Mes Humeurs : M’dhalla et chéchia
La Presse — Cet été particulièrement, la m’dhalla est dans l’esprit de la saison et… du temps. Ce chapeau de paille connaît un succès foudroyant, typiquement tunisien, il apparaît, l’été venu, et protège du soleil, un accessoire pratique donc. Il est porté principalement par les hommes dans la campagne, dans quelques régions comme à Djerba, les femmes aussi portent la m’dalla, mais elle est dans ce cas de forme conique.
Ces dernières années, par effet de mode, la m’dalla, sans doute aussi pour son prix (moins cher que les chapeaux), s’est généralisée, elle est portée partout, en ville, à la plage, le matin et l’après-midi, elle a changé d’identité et de fréquentation, d’utile elle s’est transformée en objet de mode urbaine populaire.
Elle s’impose dans la rue, s’expose par terre et séduit aussi bien le pauvre que le nanti, l’homme ordinaire que le jeune extravagant.
Chaque pays se flatte de son couvre-chef, on connaît le béret basque, le chapeau sous ses différentes formes, le melon et le haut de forme qui caractérisent les têtes anglaises, le boléro espagnol, le borsalino italien, les bobs, les casquettes, etc. Les couvre-chefs les plus connus, qui caractérisent le Tunisien et les plus portés sont la m’dhalla en été et la chéchia en hiver.

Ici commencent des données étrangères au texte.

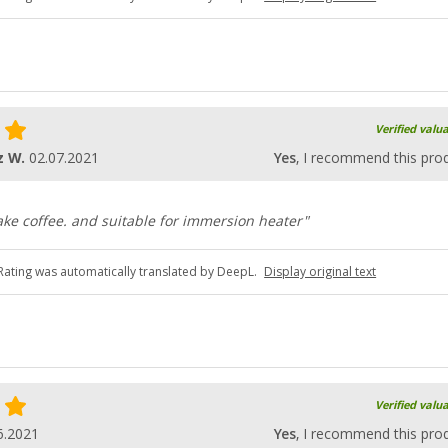
Verified valu
z W.
02.07.2021
Yes
, I recommend this pro
ke coffee. and suitable for immersion heater"
Rating was automatically translated by DeepL.
Display original text
Verified valu
6.2021
Yes
, I recommend this pro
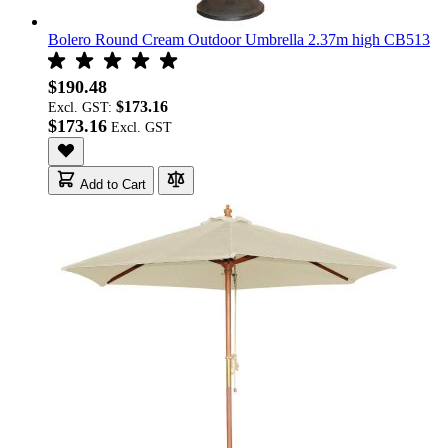
Bolero Round Cream Outdoor Umbrella 2.37m high CB513
$190.48
$173.16
Excl. GST:
$173.16
Add to Cart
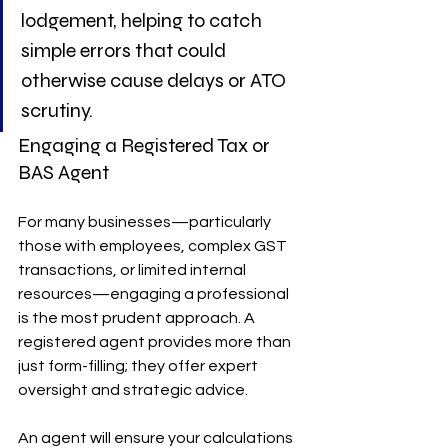
lodgement, helping to catch 
simple errors that could 
otherwise cause delays or ATO 
scrutiny.
Engaging a Registered Tax or 
BAS Agent
For many businesses—particularly 
those with employees, complex GST 
transactions, or limited internal 
resources—engaging a professional 
is the most prudent approach. A 
registered agent provides more than 
just form-filling; they offer expert 
oversight and strategic advice.
An agent will ensure your calculations 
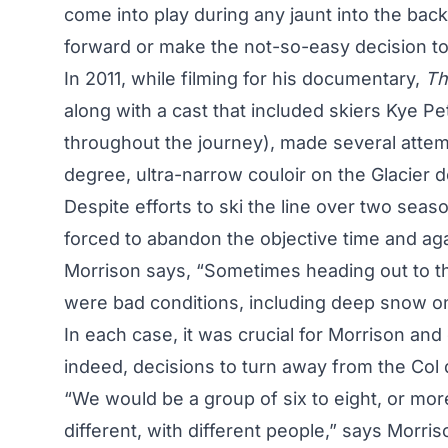
come into play during any jaunt into the bac
forward or make the not-so-easy decision to
In 2011, while filming for his documentary,
Th
along with a cast that included skiers Kye Pet
throughout the journey), made several attemp
degree, ultra-narrow couloir on the Glacier 
Despite efforts to ski the line over two sea
forced to abandon the objective time and aga
Morrison says, “Sometimes heading out to thi
were bad conditions, including deep snow on
In each case, it was crucial for Morrison a
indeed, decisions to turn away from the Col
“We would be a group of six to eight, or mor
different, with different people,” says Morris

Dans un ouvrage délicieux (Un candide à sa fenêtre; éd. Gallimard), Régis Debray consacre un chapitre sur les couvre-chefs des chefs, il décrit les coiffes du général de Gaulle. Celui-ci a porté selon son statut successivement le shako à casoar blanc du Saint-Cyrien, puis le calot du capitaine, le képi à galons du commandant, la soupière en cuir ajouré du colonel de tanks, le képi à deux étoiles du général de brigade, le large béret noir du croiseur, le casque de liège colonial, etc, si l’on évacue, ajoute Debré, la casquette, le canotier et le feutre mou, attributs plébéiens, ne manquent à l’appel que le melon, le huit reflets et le bicorne.
Le mouvement du port du couvre-chef s’est manifesté en Tunisie dans les années 2000, la casquette, suivie du bob, le chapeau s’est installé, aujourd’hui, le citoyen porte toutes les coiffes sans complexe. M’est souvenir que mon ami, le regretté Bady Ben Naceur (journaliste et critique d’art à La Presse) lors d’un vernissage d’une exposition au musée de la ville de Tunis, de feu Abderrazak Sahli, portait un chapeau Fedora classique noir, il était le seul à porter un chapeau dans la foule des visiteurs, pourtant sapés pour la circonstance, le couvre-chef était rare, sinon introuvable sur une autre tête.
Les uns félicitaient Bady pour le choix du chapeau, les autres le regardaient comme une bête de cirque, d’autres encore riaient sous cape. Aujourd’hui, partout à Tunis ou ailleurs, le chapeau, la m’dalla ou la chéchia ne font plus tourner la tête des passants.